Allen Gillette: Gonzaga provided "the whole toolbox" for career success


December 15, 2020
Dale Goodwin

In small Inland Northwest communities like Lewiston, Idaho, and Ephrata, Washington, if you weren’t living on a farm you certainly were surrounded by them.

So it was for Robert (’48 E.E.) and Allen Gillette (’79 M.E.), father and son who learned how to take farm equipment apart and put it back together again. Hence, they both leaned into math and science in school. And both gravitated to Gonzaga University and its engineering program.

Robert enlisted in the U.S. Army in 1942, and served as a paratrooper with the 82nd Airborne Division through the end of World War II. After discharge, he enrolled at Gonzaga and earned his electrical engineering degree in 1948. His long career included a 25-year stint in Ephrata, serving the Grant County Public Utility District, the last portion as district manager, before finishing his career in Bellevue, Washington, with CH2M Hill as director of power generation, retiring in 1985.

After Allen earned his mechanical engineering degree from Gonzaga in 1979, followed by a master’s in mechanical engineering from Purdue, he distinguished himself in research, design, development, production, application and technical services of electrical generators and mechanical drive products. His last gig included various technical positions and eventually executive vice president with Generac Power Systems from 1998-2018. Before that, he filled managerial and technical positions at firms from coast to coast.

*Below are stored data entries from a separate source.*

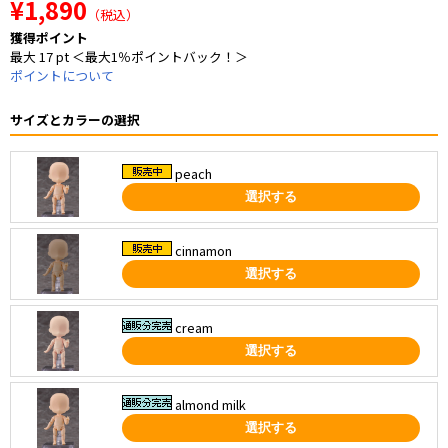
¥1,890
（税込）
獲得ポイント
最大 17 pt ＜最大1％ポイントバック！＞
ポイントについて
サイズとカラーの選択
peach
選択する
cinnamon
選択する
cream
選択する
almond milk
選択する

At Generac, he was part of a team that was asked to re-think the traditional method of connecting multiple commercial and industrial generating sets. The objective was to develop a more reliable and cost-effective solution with smaller, integrated power modules working together.

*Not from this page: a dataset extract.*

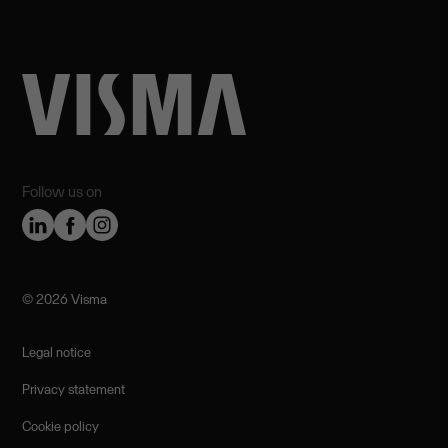
Follow us on
©️ 2026 Visma
Legal notice
Privacy statement
Cookie policy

“The project was multi-disciplinary, innovative, required a strong marketing approach and had a significant impact on our business,” he says. “It also led to an international patent and new procedures for demonstrating safety and other regulatory compliance requirements for these systems.

“Despite much early resistance to the novel approach, the resulting team success was a great win for Generac and the outcome became an established market standard.” He credits his work successes, in part, to the broad education he received at Gonzaga.

“When I was there they were talking about reducing some of the core requirements, and it made me want to take as much of the elective liberal arts courses as I could, in addition to my engineering classes,” Allen says. “I enjoyed critical thinking, philosophy and English courses, as well, which I knew would benefit me regardless of my career choice.”

During his undergraduate engineering education, he especially enjoyed his freshman project in which his team interacted with industry partner Washington Water Power Co. (now Avista) to solve a problem. “That was very impactful in my mind,” he says. “Gonzaga provided me with the whole toolbox to think through a problem, write problem statements that adequately define the problem, and devise the solutions that are helpful.

“My career took me through several leadership positions, and I managed some fairly large staffs of people. I always felt that I benefitted from the communication skills I had learned at Gonzaga.”

Now, Allen finds himself positioned to give back to the University that started him on his successful career path.

He joined the Engineering and Applied Science Executive Council this fall. As a tribute to his father, he also established the Robert Gillette Fund at Gonzaga as a competitive source of funding for SEAS student research projects. Currently, that includes two: Ethan Higa’s “Low-gain Based Controller Development for a 2-DOF Helicopter Model, under faculty adviser/Assistant Professor Mary Zhang; and Leon Antonio Garcia-Mamargo’s “Zipf’s Law and the Speech of Children with Autistic Spectrum Disorder,” under faculty adviser/Professor Paul DePalma.

“The School has kept some of the same traditions over the years, including a strong liberal arts core component,” Allen says. “Second, it has continued to inject more technology and lab equipment into the curriculum, introducing more science into the engineering degree. Industry ties have grown significantly, and the faculty represent broad backgrounds and cultures.

“The engineering program, and the university, have grown from regional status to national and international recognition today. Living in the Midwest, few people had heard of Gonzaga back when I was a student. But today, only partly because of basketball, people are asking me about Gonzaga engineering graduates I might know. The transcendence has been impressive,” Allen says.

And so have his ventures, from the early days working on farm equipment, to giving back to his alma mater in meaningful ways.